#### ПРЕДОСТАВЛЕННЫЙ ОТРЫВОК:
■ ■ ■
Гузал Азимова
Муж пресекал любую мысль о том, чтобы сдать ребенка. Ему еще в родильном доме предлагали отказаться. Я узнала о диагнозе уже дома. Была шокирована, поскольку скрининг во время беременности не показывал патологии.
Страшно было попадать к «профессорам», которые убеждали, что ребенок не будет долго жить, и вообще нет смысла его лечить. Или, обращаясь в пункты оказания медицинской помощи, получать в ответ: «А мы не принимаем таких детей». У многих родителей, наверное, возникает вопрос: «За что это испытание?». Тревожат мысли о будущем: как его примут в обществе.
Мы зря с мужем боялись сказать правду старшим сыновьям, опасаясь их реакции. Они проявили не по годам взрослую ответственность. Один гулял с малышом, чтобы я могла отдохнуть, другой – принял на себя часть домашних забот.
■ ■ ■
#### ПРЕДОСТАВЛЕННЫЙ ПЕРЕЧЕНЬ:
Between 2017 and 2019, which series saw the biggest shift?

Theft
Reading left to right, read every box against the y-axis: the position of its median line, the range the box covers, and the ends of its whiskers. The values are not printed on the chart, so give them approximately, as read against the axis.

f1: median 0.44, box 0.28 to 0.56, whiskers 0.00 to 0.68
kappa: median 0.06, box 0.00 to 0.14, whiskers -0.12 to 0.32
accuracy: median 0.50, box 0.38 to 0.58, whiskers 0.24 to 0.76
■ ■ ■
#### ЧТО НУЖНО СДЕЛАТЬ:
Пожалуйста, выпишите дословно часть отрывка: начните с места, где стоят слова «Гузал Азимова», и остановитесь после слов «примут в обществе.».

#### ВЫПОЛНЕННОЕ ЗАДАНИЕ:
Гузал Азимова
Муж пресекал любую мысль о том, чтобы сдать ребенка. Ему еще в родильном доме предлагали отказаться. Я узнала о диагнозе уже дома. Была шокирована, поскольку скрининг во время беременности не показывал патологии.
Страшно было попадать к «профессорам», которые убеждали, что ребенок не будет долго жить, и вообще нет смысла его лечить. Или, обращаясь в пункты оказания медицинской помощи, получать в ответ: «А мы не принимаем таких детей». У многих родителей, наверное, возникает вопрос: «За что это испытание?». Тревожат мысли о будущем: как его примут в обществе.